» **Exercise directions**: The whole listing is to be restated word for word with no images.
====
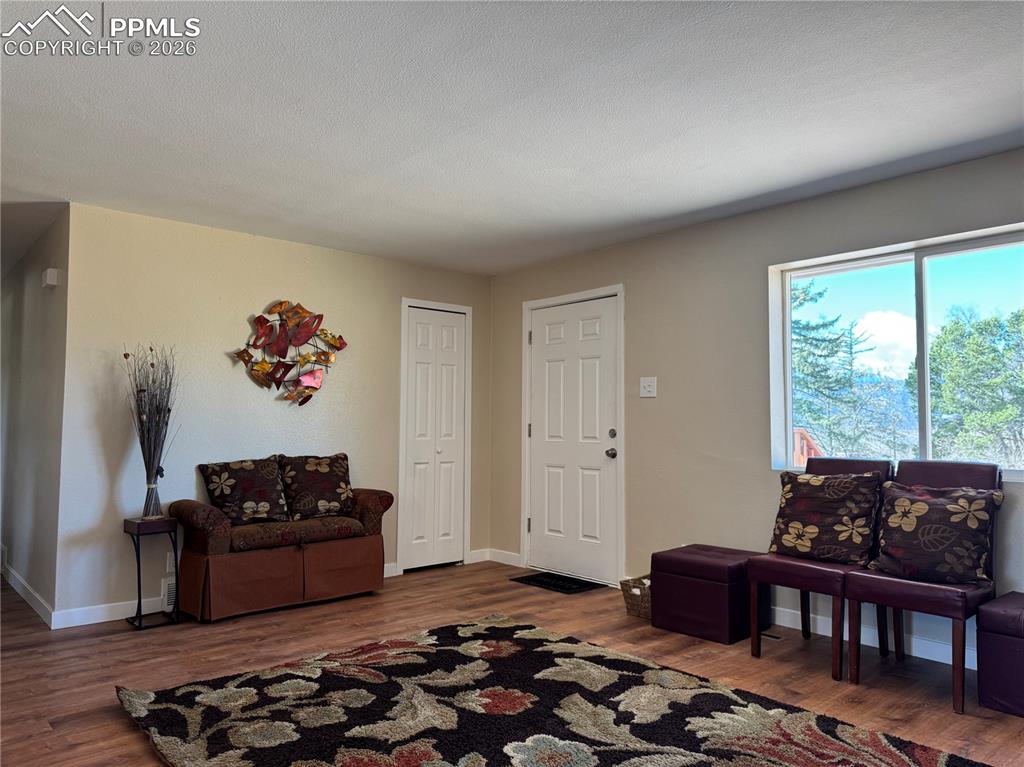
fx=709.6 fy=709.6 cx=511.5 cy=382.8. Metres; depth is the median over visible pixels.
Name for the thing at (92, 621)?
baseboard
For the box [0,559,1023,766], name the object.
floor
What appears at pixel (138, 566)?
plant stand
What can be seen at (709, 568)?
ottoman
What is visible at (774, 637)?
floor vent
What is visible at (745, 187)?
ceiling
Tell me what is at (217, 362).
back wall
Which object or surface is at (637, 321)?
right wall
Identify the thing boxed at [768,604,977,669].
baseboard
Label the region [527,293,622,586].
front door
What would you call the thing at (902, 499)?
throw pillow
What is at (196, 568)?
loveseat
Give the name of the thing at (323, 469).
throw pillow
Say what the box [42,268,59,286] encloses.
door chime
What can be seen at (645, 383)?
light switch
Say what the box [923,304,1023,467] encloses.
tree
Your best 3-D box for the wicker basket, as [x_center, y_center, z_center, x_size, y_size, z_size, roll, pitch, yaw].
[0.863,1.289,4.289,0.346,0.212,0.302,3,-4,-42]
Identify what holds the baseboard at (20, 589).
attached to the hallway wall at (26, 357)
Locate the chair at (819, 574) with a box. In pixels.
[746,457,892,679]
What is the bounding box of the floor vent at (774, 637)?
[760,630,783,640]
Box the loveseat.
[168,473,392,621]
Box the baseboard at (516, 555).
[484,549,522,566]
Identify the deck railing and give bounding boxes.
[793,427,821,467]
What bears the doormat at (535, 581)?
on the floor
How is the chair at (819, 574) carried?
on the floor
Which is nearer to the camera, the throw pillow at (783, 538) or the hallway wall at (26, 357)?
the throw pillow at (783, 538)
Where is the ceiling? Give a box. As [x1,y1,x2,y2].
[0,0,1023,275]
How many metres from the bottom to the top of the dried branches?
0.989 m
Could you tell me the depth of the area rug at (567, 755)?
2.72 m
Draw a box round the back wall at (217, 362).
[53,202,492,625]
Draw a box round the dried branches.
[124,343,180,516]
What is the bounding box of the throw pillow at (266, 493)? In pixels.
[201,457,288,525]
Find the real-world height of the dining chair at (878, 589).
0.974 m
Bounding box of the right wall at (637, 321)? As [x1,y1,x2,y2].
[489,147,1023,667]
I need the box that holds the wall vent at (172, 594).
[160,576,176,610]
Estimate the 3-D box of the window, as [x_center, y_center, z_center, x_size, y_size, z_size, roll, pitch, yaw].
[2.113,-0.098,3.626,0.116,1.220,1.571,3,-4,-42]
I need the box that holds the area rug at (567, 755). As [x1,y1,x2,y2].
[116,614,990,766]
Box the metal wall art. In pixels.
[231,300,349,405]
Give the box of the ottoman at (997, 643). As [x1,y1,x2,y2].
[977,591,1023,717]
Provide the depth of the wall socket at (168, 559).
4.35 m
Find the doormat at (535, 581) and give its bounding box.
[511,571,603,594]
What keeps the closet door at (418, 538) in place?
in the back wall at (217, 362)
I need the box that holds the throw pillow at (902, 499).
[871,480,1000,585]
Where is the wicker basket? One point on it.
(641, 591)
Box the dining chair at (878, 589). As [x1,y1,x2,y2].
[846,459,1002,714]
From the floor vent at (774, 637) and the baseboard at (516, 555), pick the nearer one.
the floor vent at (774, 637)
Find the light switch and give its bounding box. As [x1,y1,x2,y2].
[639,376,657,397]
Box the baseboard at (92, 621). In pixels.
[51,595,165,628]
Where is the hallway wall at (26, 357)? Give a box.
[0,209,69,624]
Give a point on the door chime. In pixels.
(51, 271)
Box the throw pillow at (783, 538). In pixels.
[768,469,881,564]
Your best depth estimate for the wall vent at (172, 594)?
4.30 m
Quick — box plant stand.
[123,515,180,629]
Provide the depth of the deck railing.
6.46 m
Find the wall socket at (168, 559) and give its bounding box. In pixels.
[165,551,174,573]
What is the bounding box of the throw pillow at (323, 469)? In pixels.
[277,453,354,520]
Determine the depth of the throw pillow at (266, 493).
4.39 m
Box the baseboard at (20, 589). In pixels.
[0,560,54,626]
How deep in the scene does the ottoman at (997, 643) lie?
2.84 m
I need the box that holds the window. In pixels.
[767,223,1023,481]
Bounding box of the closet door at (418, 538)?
[397,300,468,571]
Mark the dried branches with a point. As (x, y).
(168, 411)
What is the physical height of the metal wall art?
0.775 m
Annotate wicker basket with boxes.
[620,576,652,619]
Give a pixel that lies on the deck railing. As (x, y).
(798, 435)
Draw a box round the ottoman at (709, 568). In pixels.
[650,544,764,643]
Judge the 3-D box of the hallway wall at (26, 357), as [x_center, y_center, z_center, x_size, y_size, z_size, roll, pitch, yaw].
[-3.851,0.243,5.535,0.128,2.439,3.772,3,-4,-42]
====
» **Answer to this problem**:
fx=709.6 fy=709.6 cx=511.5 cy=382.8. Metres; depth is the median over visible pixels.
Name for the thing at (92, 621)?
baseboard
For the box [0,559,1023,766], name the object.
floor
What appears at pixel (138, 566)?
plant stand
What can be seen at (709, 568)?
ottoman
What is visible at (774, 637)?
floor vent
What is visible at (745, 187)?
ceiling
Tell me what is at (217, 362).
back wall
Which object or surface is at (637, 321)?
right wall
Identify the thing boxed at [768,604,977,669].
baseboard
Label the region [527,293,622,586].
front door
What would you call the thing at (902, 499)?
throw pillow
What is at (196, 568)?
loveseat
Give the name of the thing at (323, 469).
throw pillow
Say what the box [42,268,59,286] encloses.
door chime
What can be seen at (645, 383)?
light switch
Say what the box [923,304,1023,467] encloses.
tree
Your best 3-D box for the wicker basket, as [x_center, y_center, z_center, x_size, y_size, z_size, roll, pitch, yaw].
[0.863,1.289,4.289,0.346,0.212,0.302,3,-4,-42]
Identify what holds the baseboard at (20, 589).
attached to the hallway wall at (26, 357)
Locate the chair at (819, 574) with a box. In pixels.
[746,457,892,679]
What is the bounding box of the floor vent at (774, 637)?
[760,630,783,640]
Box the loveseat.
[168,473,392,621]
Box the baseboard at (516, 555).
[484,549,522,566]
Identify the deck railing and give bounding boxes.
[793,427,821,467]
What bears the doormat at (535, 581)?
on the floor
How is the chair at (819, 574) carried?
on the floor
Which is nearer to the camera, the throw pillow at (783, 538) or the hallway wall at (26, 357)?
the throw pillow at (783, 538)
Where is the ceiling? Give a box. As [x1,y1,x2,y2].
[0,0,1023,275]
How many metres from the bottom to the top of the dried branches?
0.989 m
Could you tell me the depth of the area rug at (567, 755)?
2.72 m
Draw a box round the back wall at (217, 362).
[53,202,492,625]
Draw a box round the dried branches.
[124,343,180,516]
What is the bounding box of the throw pillow at (266, 493)? In pixels.
[201,457,288,525]
Find the real-world height of the dining chair at (878, 589).
0.974 m
Bounding box of the right wall at (637, 321)? As [x1,y1,x2,y2].
[489,147,1023,667]
I need the box that holds the wall vent at (172, 594).
[160,576,176,610]
Estimate the 3-D box of the window, as [x_center, y_center, z_center, x_size, y_size, z_size, roll, pitch, yaw].
[2.113,-0.098,3.626,0.116,1.220,1.571,3,-4,-42]
I need the box that holds the area rug at (567, 755). As [x1,y1,x2,y2].
[116,614,990,766]
Box the metal wall art. In pixels.
[231,300,349,405]
Give the box of the ottoman at (997, 643). As [x1,y1,x2,y2].
[977,591,1023,717]
Provide the depth of the wall socket at (168, 559).
4.35 m
Find the doormat at (535, 581) and give its bounding box.
[511,571,603,594]
What keeps the closet door at (418, 538) in place?
in the back wall at (217, 362)
I need the box that holds the throw pillow at (902, 499).
[871,480,1000,585]
Where is the wicker basket? One point on it.
(641, 591)
Box the dining chair at (878, 589). As [x1,y1,x2,y2].
[846,459,1002,714]
From the floor vent at (774, 637) and the baseboard at (516, 555), pick the nearer one.
the floor vent at (774, 637)
Find the light switch and give its bounding box. As [x1,y1,x2,y2].
[639,376,657,397]
Box the baseboard at (92, 621). In pixels.
[51,595,165,628]
Where is the hallway wall at (26, 357)? Give a box.
[0,209,69,624]
Give a point on the door chime. In pixels.
(51, 271)
Box the throw pillow at (783, 538). In pixels.
[768,469,881,564]
Your best depth estimate for the wall vent at (172, 594)?
4.30 m
Quick — box plant stand.
[123,515,180,629]
Provide the depth of the deck railing.
6.46 m
Find the wall socket at (168, 559) and give its bounding box. In pixels.
[165,551,174,573]
What is the bounding box of the throw pillow at (323, 469)? In pixels.
[277,453,354,520]
Determine the depth of the throw pillow at (266, 493).
4.39 m
Box the baseboard at (20, 589). In pixels.
[0,560,54,626]
How deep in the scene does the ottoman at (997, 643) lie?
2.84 m
I need the box that holds the window. In pixels.
[767,223,1023,481]
Bounding box of the closet door at (418, 538)?
[397,300,468,571]
Mark the dried branches with a point. As (x, y).
(168, 411)
What is the physical height of the metal wall art?
0.775 m
Annotate wicker basket with boxes.
[620,576,652,619]
Give a pixel that lies on the deck railing. As (x, y).
(798, 435)
Draw a box round the ottoman at (709, 568). In pixels.
[650,544,764,643]
Judge the 3-D box of the hallway wall at (26, 357), as [x_center, y_center, z_center, x_size, y_size, z_size, roll, pitch, yaw].
[-3.851,0.243,5.535,0.128,2.439,3.772,3,-4,-42]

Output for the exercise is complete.